Projects are referred to as Virtual Organisations. To get started, please contact the GridPP management. You will then be directed to appropriate people in the operations team to discuss technical requirements.

GridPP DIRAC Service

The GridPP DIRAC service is the most common choice for running jobs and managing data. It is capable of copying one or more copies of each data file to different sites, and directing jobs to the right site depending on which data file(s) they need.

Operations

General communication with the operations team is at the weekly GridPP Operations meetings at 11am on Tuesdays and the TB-Support mailing list. It's useful to identify an expert user or users who will attend these meetings and report back to the rest of your project. It's likely that expert users will need to manage "production jobs" that produce data products used by non-expert users for further analysis, and this will be an ongoing operational task.

Expert users

Expert users should become familiar with the dynamics of the system. For example, checking the GOCDB sites database to see if sites are unavailable due to a planned downtime for an upgrade or reorganisation. As the number of non-expert users grows, experts should expect to field questions from other users and pass them on to the GridPP operations team where necessary or by submitting a ticket to the site via the GGUS ticketting system. Sites normally expect to receive tickets rather than emails so they can keep track of outstanding issues properly.
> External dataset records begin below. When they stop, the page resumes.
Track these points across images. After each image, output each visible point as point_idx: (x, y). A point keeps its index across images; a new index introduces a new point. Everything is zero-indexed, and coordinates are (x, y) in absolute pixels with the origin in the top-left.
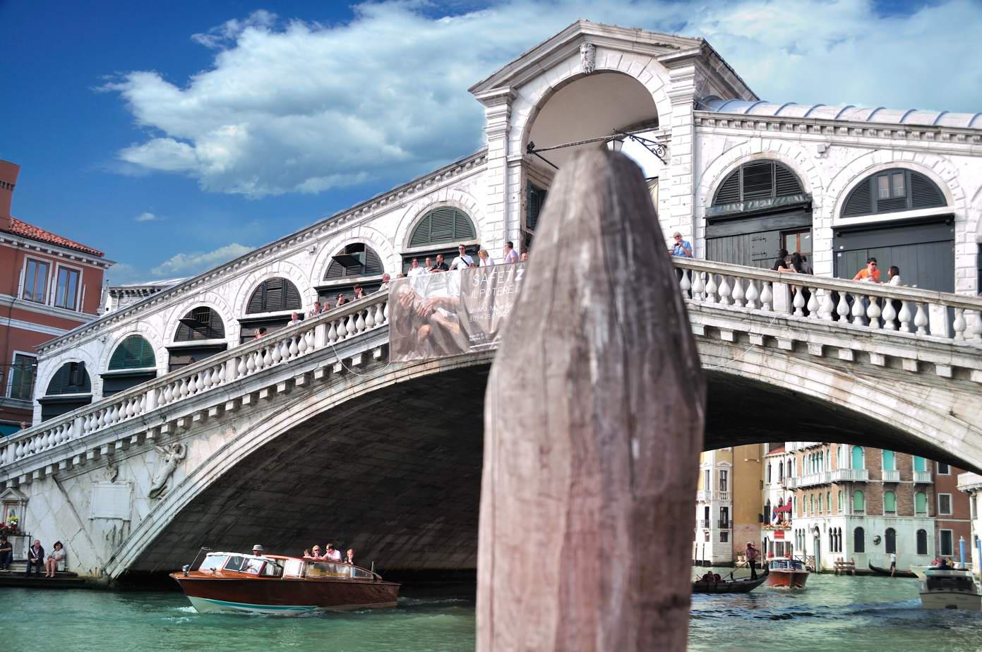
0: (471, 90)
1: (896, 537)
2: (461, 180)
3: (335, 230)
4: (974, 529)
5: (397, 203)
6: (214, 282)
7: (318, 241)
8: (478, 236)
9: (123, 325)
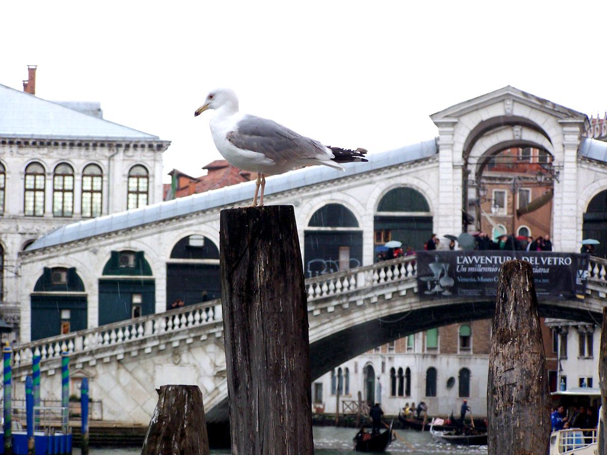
0: (431, 116)
1: (471, 378)
2: (417, 171)
3: (317, 192)
4: (561, 370)
5: (368, 180)
6: (207, 218)
7: (303, 198)
8: (431, 210)
9: (115, 243)
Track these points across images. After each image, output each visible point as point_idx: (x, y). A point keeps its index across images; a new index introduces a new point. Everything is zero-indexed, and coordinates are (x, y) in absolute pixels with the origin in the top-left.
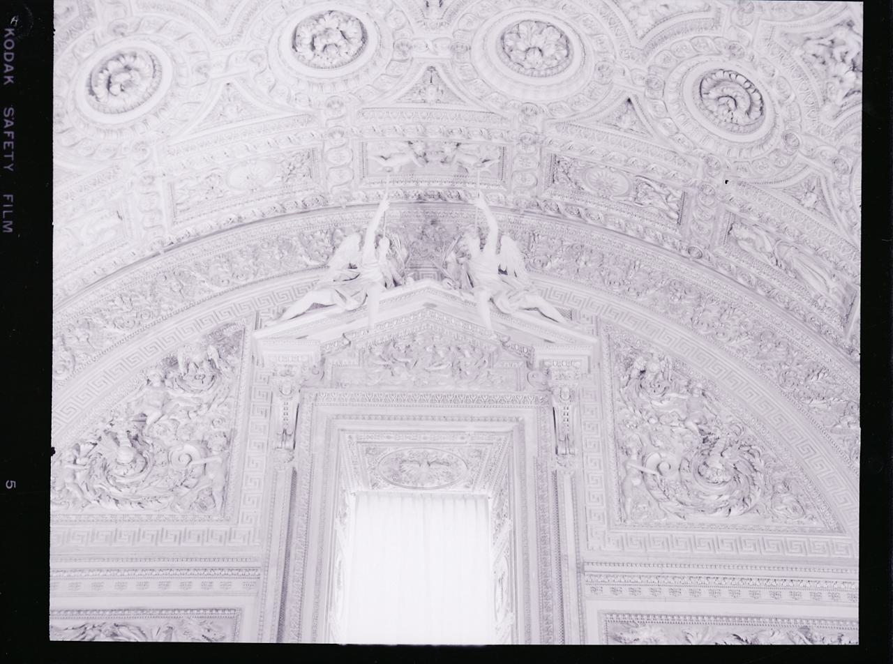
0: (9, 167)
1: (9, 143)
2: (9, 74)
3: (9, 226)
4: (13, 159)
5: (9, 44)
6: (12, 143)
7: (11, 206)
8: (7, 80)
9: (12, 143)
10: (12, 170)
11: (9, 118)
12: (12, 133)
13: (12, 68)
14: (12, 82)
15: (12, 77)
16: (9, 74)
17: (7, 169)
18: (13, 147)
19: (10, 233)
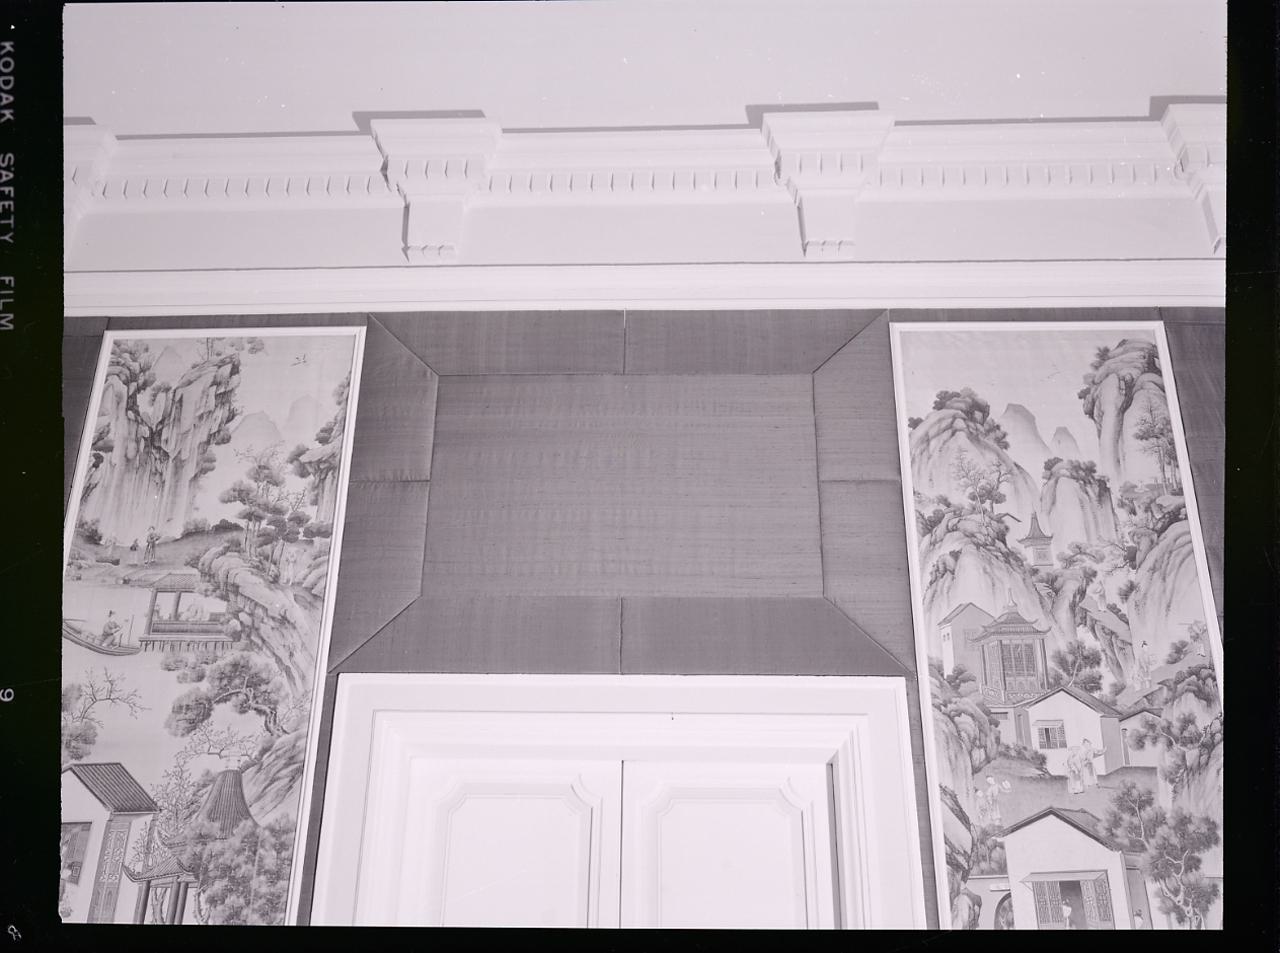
0: (7, 238)
1: (7, 203)
2: (6, 107)
3: (8, 322)
4: (12, 226)
5: (6, 65)
6: (12, 203)
7: (12, 292)
8: (4, 115)
9: (12, 203)
10: (11, 241)
11: (7, 169)
12: (12, 189)
13: (11, 98)
14: (12, 118)
15: (11, 111)
16: (6, 107)
17: (5, 241)
18: (12, 209)
19: (10, 331)
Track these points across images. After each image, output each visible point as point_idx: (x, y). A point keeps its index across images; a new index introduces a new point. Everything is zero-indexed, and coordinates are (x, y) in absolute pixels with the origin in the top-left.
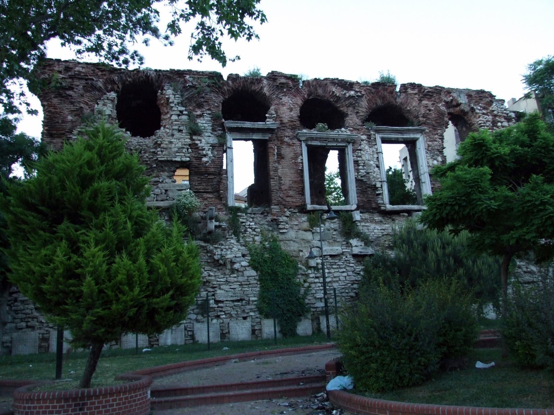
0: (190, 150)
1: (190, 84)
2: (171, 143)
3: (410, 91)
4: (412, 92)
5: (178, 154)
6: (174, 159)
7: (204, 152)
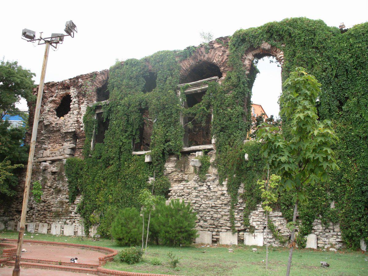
0: (76, 125)
1: (81, 84)
2: (69, 121)
3: (216, 46)
4: (218, 46)
5: (70, 128)
6: (69, 131)
7: (81, 125)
In DIRAC and other systems, users have the ability to "ban" sites temporarily if they have problems. It is important that these problems are passed on down the chain to experts within the project: otherwise, issues don't get fixed as sites are unaware of problems which only affect one virtual organisation. It is also important to remove temporary bans: otherwise a user can find all the viable targets for their jobs are unnecessarily unused by them.